Auf der anderen Seite trennten sich unsere Wege endgültig, denn er nahm jetzt die Ostroute Richtung Voe, während wir nach Westen in Richtung Brae fuhren. Auf unserem Weg lag auch das Sullom Voe Oil Terminal, so dass diesmal für Shetland-Verhältnisse recht viel Verkehr herrschte. Wir sahen ein paar große Öltanks, ein Tankerschiff, zwei Türme auf denen Gas abgefackelt wurde. Der Rest der Anlagen war wohl hinter dem Berg verborgen. Auf der anderen Seite der Bucht standen noch einige aufgestapelte Container, in den wahrscheinlich Arbeiter oder Büros untergebracht waren.
Dann kamen wir am Scatsta Airport, dem nördlichsten Flughafen Großbritanniens vorbei, auf dem gerade eine Maschine landete. Nun waren es nur noch wenige Kilometer auf der Küstenstraße am Fjord entlang bis nach Brae.
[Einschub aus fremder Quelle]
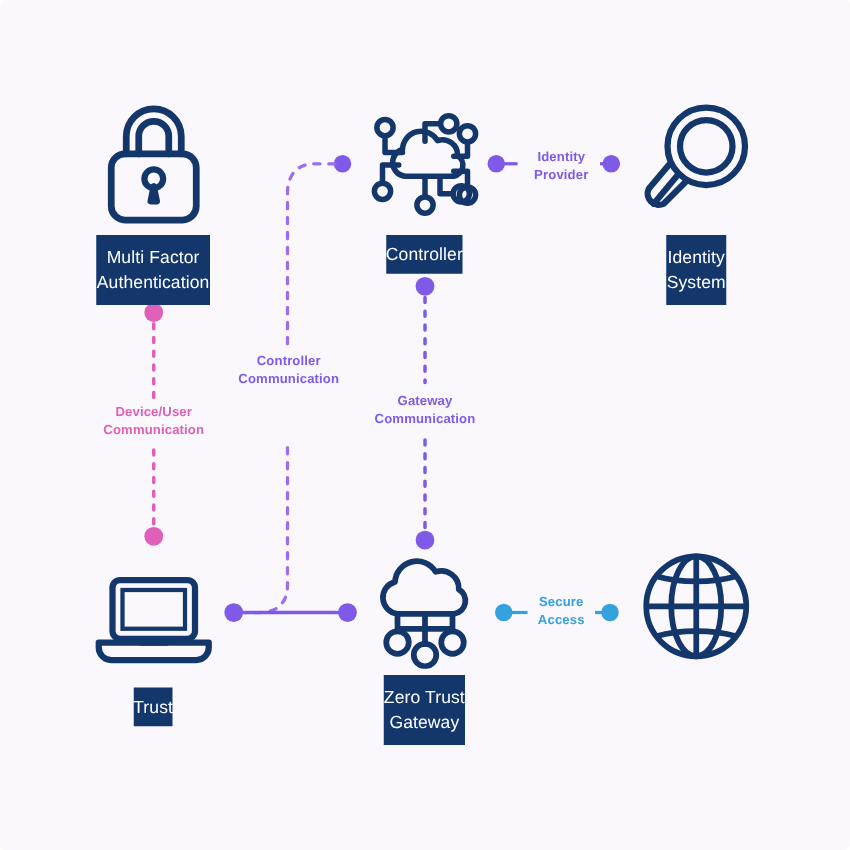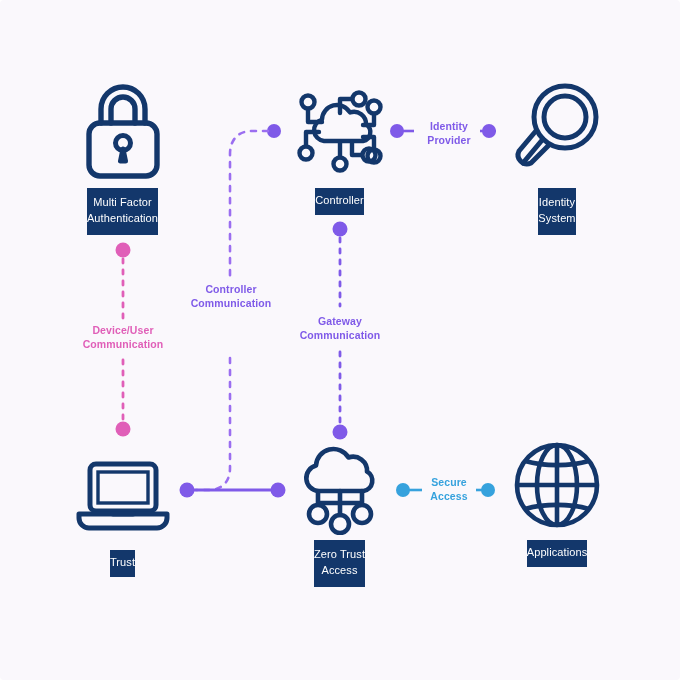--- a/index.html
+++ b/index.html
@@ -32,21 +32,21 @@
   }
   .icon-wrap {
     display: flex;
     align-items: center;
     justify-content: center;
   }
   .label-box {
     background: #13376b;
     color: #ffffff;
     text-align: center;
-    font-size: 11px;
+    font-size: 14px;
     line-height: 1.45;
     letter-spacing: .1px;
     padding: 5px 0 6px 0;
     box-sizing: border-box;
   }
   .label-box.two-line { padding: 7px 0 8px 0; }
 
   
   #node-mfa      { left: 48px;  top: 70px;  width: 149px; }
   #node-ctrl     { left: 266px; top: 70px;  width: 147px; }
@@ -208,32 +208,31 @@
           <path d="M31 56 a13 13 0 0 1 -2 -25.5 a17.5 17.5 0 0 1 32.5 -8 a14 14 0 0 1 18.5 14 a10.5 10.5 0 0 1 -3.5 19.5 z"></path>
           <path d="M53 56 V80"></path>
           <path d="M31 56 V68 H75 V56"></path>
           <circle cx="31" cy="79" r="9"></circle>
           <circle cx="53" cy="89" r="9"></circle>
           <circle cx="75" cy="79" r="9"></circle>
         </g>
       </svg>
     </div>
     <div class="label-box two-line" style="white-space:pre-line;">Zero Trust
-Access</div>
+Gateway</div>
   </div>
 
   <div class="node" id="node-apps">
     <div class="icon-wrap icon-slot-bot">
       <svg width="100" height="100" viewBox="0 0 100 100">
         <g fill="none" stroke="#13376b" stroke-width="4.6">
           <circle cx="50" cy="50" r="40"></circle>
           <line x1="50" y1="10" x2="50" y2="90"></line>
           <line x1="10" y1="50" x2="90" y2="50"></line>
           <ellipse cx="50" cy="50" rx="20" ry="40"></ellipse>
           <path d="M18 26 a55 22 0 0 0 64 0"></path>
           <path d="M18 74 a55 22 0 0 1 64 0"></path>
         </g>
       </svg>
     </div>
-    <div class="label-box">Applications</div>
   </div>
 
 </div>
 
 </body></html>

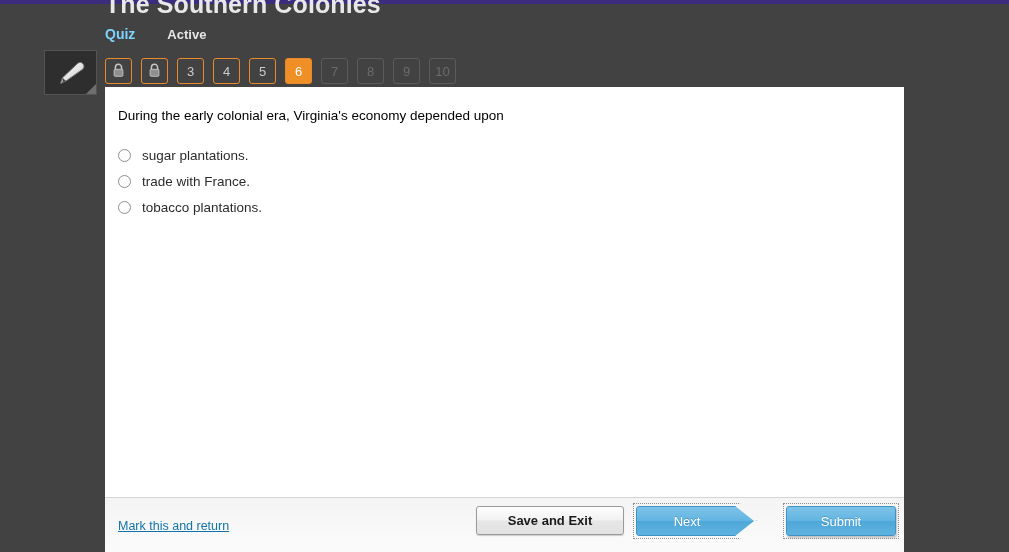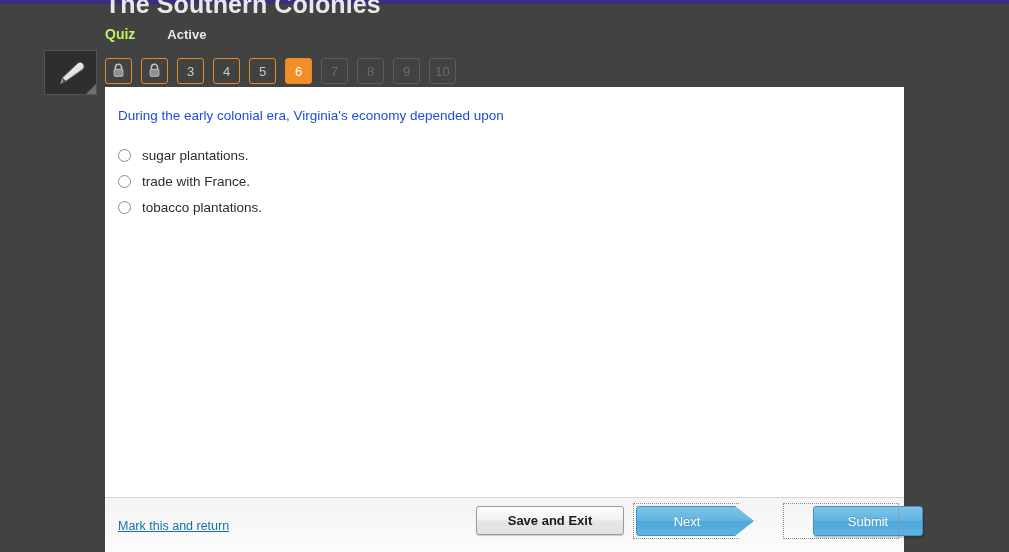--- a/index.html
+++ b/index.html
@@ -51,21 +51,21 @@
   .meta-row {
     position: absolute;
     left: 0;
     top: 22px;
     display: flex;
     align-items: center;
   }
   .meta-quiz {
     font-size: 14px;
     font-weight: bold;
-    color: #bef264;
+    color: #7dd3fc;
     margin-right: 32px;
   }
   .meta-status {
     font-size: 13px;
     font-weight: bold;
     color: #e5e5e5;
   }
 
   
   .tool-box {
@@ -141,21 +141,21 @@
     top: 87px;
     width: 799px;
     height: 410px;
     background: #ffffff;
   }
   .question-text {
     position: absolute;
     left: 13px;
     top: 20px;
     font-size: 13.5px;
-    color: #1d4ed8;
+    color: #000000;
     line-height: 1.3;
     text-align: center;
   }
   .choices {
     position: absolute;
     left: 13px;
     top: 55px;
     width: 700px;
   }
   .choice {
@@ -276,21 +276,20 @@
     border: 1px solid #3f93c4;
     border-radius: 3px;
     color: #ffffff;
     font-size: 13px;
     font-family: "Liberation Sans", sans-serif;
     display: flex;
     align-items: center;
     justify-content: center;
     box-shadow: 1px 2px 2px rgba(0,0,0,0.22);
     text-shadow: 0 -1px 0 rgba(0,0,0,0.18);
-    margin-left: 27px;
   }
   .btn-submit-focus {
     position: absolute;
     left: -3px; top: -3px;
     width: 116px;
     height: 36px;
     border: 1px dotted #8d8d8d;
     box-sizing: border-box;
     pointer-events: none;
   }

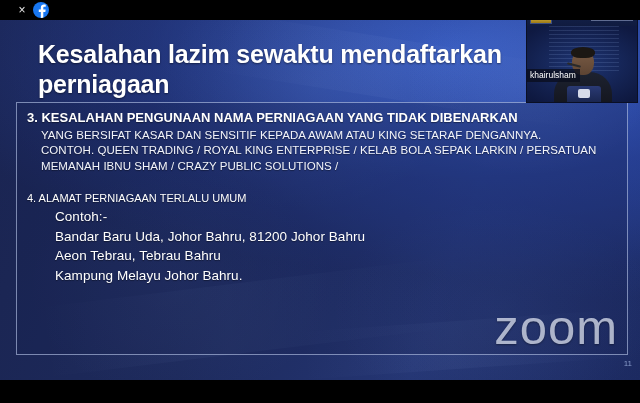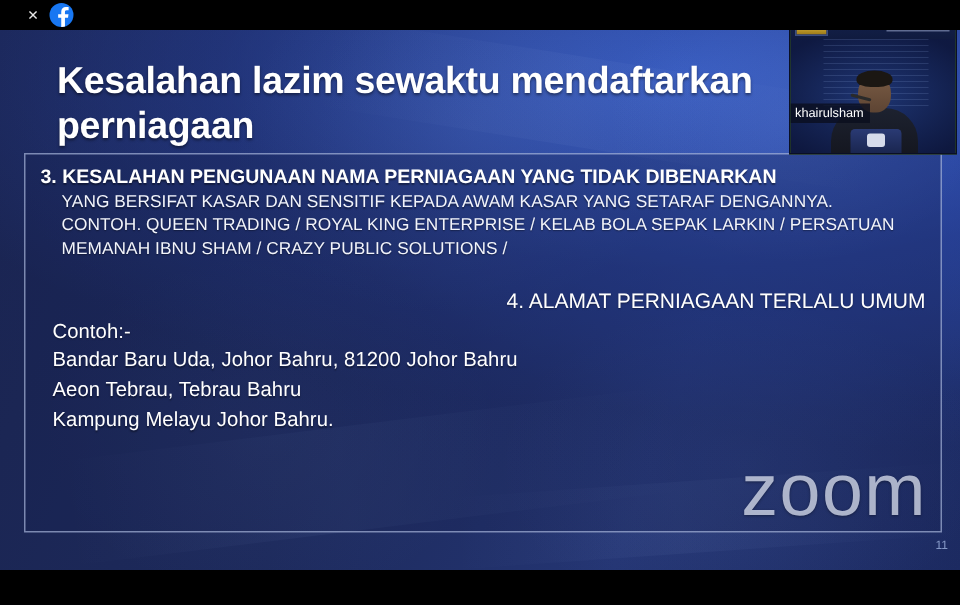--- a/index.html
+++ b/index.html
@@ -126,37 +126,36 @@
   .item-head {
     color: #ffffff;
     font-size: 13px;
     font-weight: bold;
     line-height: 1.22;
     white-space: nowrap;
     text-shadow: 0 1px 1px rgba(0,0,0,0.4);
   }
   .item-head.regular {
     font-weight: normal;
-    font-size: 14px;
-    text-align: right;
+    font-size: 11px;
   }
 
   .body-lines {
     margin: 2px 0 0 14px;
     color: #f2f4fb;
     font-size: 11.5px;
     line-height: 1.36;
     letter-spacing: 0.05px;
     text-shadow: 0 1px 1px rgba(0,0,0,0.4);
   }
   .body-lines .ln { white-space: nowrap; }
 
   #block-4 { margin-top: 17px; }
   #block-4 .body-lines {
-    margin-left: 8px;
+    margin-left: 28px;
     font-size: 13.5px;
     line-height: 1.45;
     color: #ffffff;
   }
 
   
   #zoom-watermark {
     position: absolute;
     right: 22px; bottom: 28px;
     color: rgba(215,222,240,0.78);
@@ -314,21 +313,21 @@
     <div class="streak s2"></div>
     <div class="streak s3"></div>
 
     <div id="slide-title">Kesalahan lazim sewaktu mendaftarkan perniagaan</div>
 
     <div id="content-box">
 
       <div class="block" id="block-3">
         <div class="item-head">3. KESALAHAN PENGUNAAN NAMA PERNIAGAAN YANG TIDAK DIBENARKAN</div>
         <div class="body-lines">
-          <div class="ln">YANG BERSIFAT KASAR DAN SENSITIF KEPADA AWAM KASAR YANG SETARAF DENGANNYA.</div>
+          <div class="ln">YANG BERSIFAT KASAR DAN SENSITIF KEPADA AWAM ATAU KING SETARAF DENGANNYA.</div>
           <div class="ln">CONTOH. QUEEN TRADING / ROYAL KING ENTERPRISE / KELAB BOLA SEPAK LARKIN / PERSATUAN</div>
           <div class="ln">MEMANAH IBNU SHAM / CRAZY PUBLIC SOLUTIONS /</div>
         </div>
       </div>
 
       <div class="block" id="block-4">
         <div class="item-head regular">4. ALAMAT PERNIAGAAN TERLALU UMUM</div>
         <div class="body-lines">
           <div class="ln">Contoh:-</div>
           <div class="ln">Bandar Baru Uda, Johor Bahru, 81200 Johor Bahru</div>

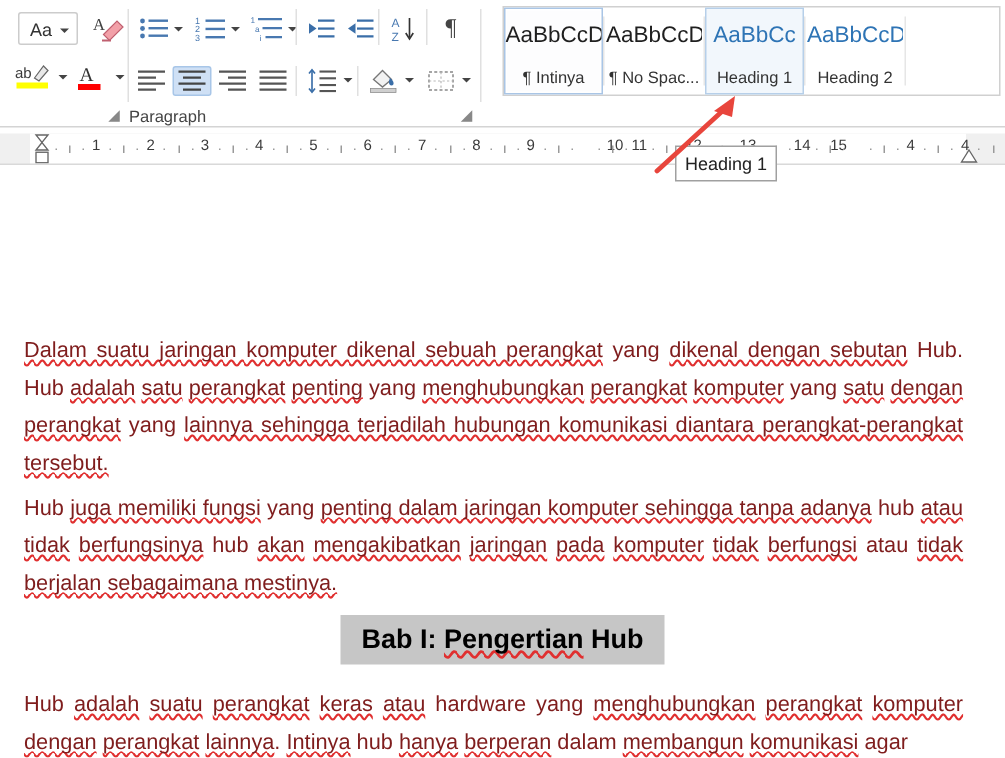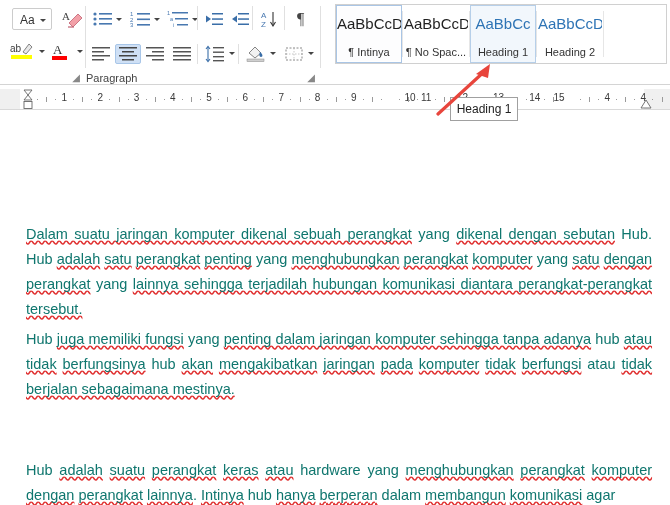--- a/index.html
+++ b/index.html
@@ -250,26 +250,26 @@
   }
   #page {
     position: absolute;
     left: 0; top: 0;
     width: 670px; height: 395px;
     background: #ffffff;
   }
 
   .para {
     position: absolute;
-    left: 26px;
+    left: 16px;
     width: 626px;
     font-family: "Liberation Sans", sans-serif;
     font-size: 14.5px;
     line-height: 25px;
-    color: #0f766e;
+    color: #7f1d1d;
     text-align: justify;
     text-justify: inter-word;
   }
   .para .sp {
     text-decoration: underline wavy #e03030;
     text-decoration-skip-ink: none;
   }
 
   #para1 { top: 112px; }
   #para2 { top: 217px; }
@@ -606,16 +606,19 @@
     <polygon points="6,1 11,9 1,9" fill="#ffffff" stroke="#666" stroke-width="0.9"></polygon>
   </svg>
 </div>
 
 <div id="doc-area">
   <div id="page">
 
     <div class="para" id="para1"><span class="sp">Dalam suatu jaringan komputer dikenal sebuah perangkat</span><span> yang </span><span class="sp">dikenal dengan sebutan</span><span> Hub. Hub </span><span class="sp">adalah</span><span> </span><span class="sp">satu</span><span> </span><span class="sp">perangkat</span><span> </span><span class="sp">penting</span><span> yang </span><span class="sp">menghubungkan</span><span> </span><span class="sp">perangkat</span><span> </span><span class="sp">komputer</span><span> yang </span><span class="sp">satu</span><span> </span><span class="sp">dengan</span><span> </span><span class="sp">perangkat</span><span> yang </span><span class="sp">lainnya sehingga terjadilah hubungan komunikasi diantara perangkat-perangkat tersebut.</span></div>
     <div class="para" id="para2"><span>Hub </span><span class="sp">juga memiliki fungsi</span><span> yang </span><span class="sp">penting dalam jaringan komputer sehingga tanpa adanya</span><span> hub </span><span class="sp">atau</span><span> </span><span class="sp">tidak</span><span> </span><span class="sp">berfungsinya</span><span> hub </span><span class="sp">akan</span><span> </span><span class="sp">mengakibatkan</span><span> </span><span class="sp">jaringan</span><span> </span><span class="sp">pada</span><span> </span><span class="sp">komputer</span><span> </span><span class="sp">tidak</span><span> </span><span class="sp">berfungsi</span><span> atau </span><span class="sp">tidak</span><span> </span><span class="sp">berjalan sebagaimana mestinya.</span></div>
 
+    <div id="heading-line">
+      <span id="heading-hl"><span>Bab I: </span><span class="sp">Pengertian</span><span> Hub</span></span>
+    </div>
 
     <div class="para" id="para3"><span>Hub </span><span class="sp">adalah</span><span> </span><span class="sp">suatu</span><span> </span><span class="sp">perangkat</span><span> </span><span class="sp">keras</span><span> </span><span class="sp">atau</span><span> hardware yang </span><span class="sp">menghubungkan</span><span> </span><span class="sp">perangkat</span><span> </span><span class="sp">komputer</span><span> </span><span class="sp">dengan</span><span> </span><span class="sp">perangkat</span><span> </span><span class="sp">lainnya</span><span>. </span><span class="sp">Intinya</span><span> hub </span><span class="sp">hanya</span><span> </span><span class="sp">berperan</span><span> dalam </span><span class="sp">membangun</span><span> </span><span class="sp">komunikasi</span><span> agar</span></div>
   </div>
 </div>
 
 </body></html>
Hier bogen wir vom Nordseeradweg ab, denn unser Hotel lag in dem kleinen Ort Busta auf der anderen Seite der Bucht. Das Hotel befindet sich in einen alten Herrenhaus, es ist idyllisch gelegen und überhaupt sehr romantisch. Die Gänge sind verwinkelt, die Zimmer sehr hübsch, das Personal sehr nett. Nach einer langen heißen Dusche fühlten wir uns schon viel besser und konnten das sehr leckere Essen wirklich genießen.